Hi. I’m glad you’re here, because you deserve to watch Angel Applicant.
It’s nothing less than a non-religious religious experience. Like crying into your grandma’s arms and feeling better. Heck, like confronting all of life with gentleness and curiosity and hope.
But I’m waxing philosophic about it way more than Ken would—and this is Ken’s movie. He’s our subject, narrator, and director, and he’s the one living with a disease that tightens his skin like plastic wrap. Maybe his organs, too. Might be why his speech is so soft.
If this sounds morbid, it’s not.
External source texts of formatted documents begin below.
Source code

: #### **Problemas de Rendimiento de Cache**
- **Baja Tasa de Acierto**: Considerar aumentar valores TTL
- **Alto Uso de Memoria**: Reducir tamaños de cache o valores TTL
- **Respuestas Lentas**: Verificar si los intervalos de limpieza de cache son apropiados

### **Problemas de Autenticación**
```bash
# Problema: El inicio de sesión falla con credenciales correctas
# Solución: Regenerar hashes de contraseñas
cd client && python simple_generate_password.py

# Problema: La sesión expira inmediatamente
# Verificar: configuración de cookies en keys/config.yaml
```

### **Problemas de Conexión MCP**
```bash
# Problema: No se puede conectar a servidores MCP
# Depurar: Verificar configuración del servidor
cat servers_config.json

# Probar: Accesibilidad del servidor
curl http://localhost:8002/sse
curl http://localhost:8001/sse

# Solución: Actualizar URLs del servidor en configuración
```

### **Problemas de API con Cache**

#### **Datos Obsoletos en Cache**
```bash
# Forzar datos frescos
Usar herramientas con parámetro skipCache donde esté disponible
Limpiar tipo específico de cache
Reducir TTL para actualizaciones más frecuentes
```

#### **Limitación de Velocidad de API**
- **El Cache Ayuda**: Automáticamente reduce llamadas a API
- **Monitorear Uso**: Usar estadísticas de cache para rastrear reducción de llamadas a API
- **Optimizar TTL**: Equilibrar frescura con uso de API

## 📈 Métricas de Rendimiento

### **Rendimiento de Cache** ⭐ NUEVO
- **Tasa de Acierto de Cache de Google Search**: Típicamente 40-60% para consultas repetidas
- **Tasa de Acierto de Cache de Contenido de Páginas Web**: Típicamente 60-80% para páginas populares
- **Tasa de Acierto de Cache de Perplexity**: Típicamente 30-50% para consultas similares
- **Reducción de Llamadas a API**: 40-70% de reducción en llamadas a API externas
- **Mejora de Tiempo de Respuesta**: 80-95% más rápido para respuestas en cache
Sure, he’ll tell us what it’s like to be mistaken for a mannequin or be unrecognizable to his niece, but he’ll also tell us about how he came across—serendipitously—an artist from 100 years ago whose work seems to capture the very essence of what Ken has been feeling with his disease, even as his feelings change. The coincidence is almost unbelievable.
Ken went to art school before his corporate job and before getting sick, so he has an eye for things. The way he presents this newfound art to us, the way he looks at it with us and asks questions with us, is every bit as gorgeous as the world-class art itself. The movie is perhaps the most patient, deliberate, meaningful montage you’ll ever see, created by two minds and bodies years and cultures apart.
Angel Applicant is poetry and philosophy, tenderness and wonder.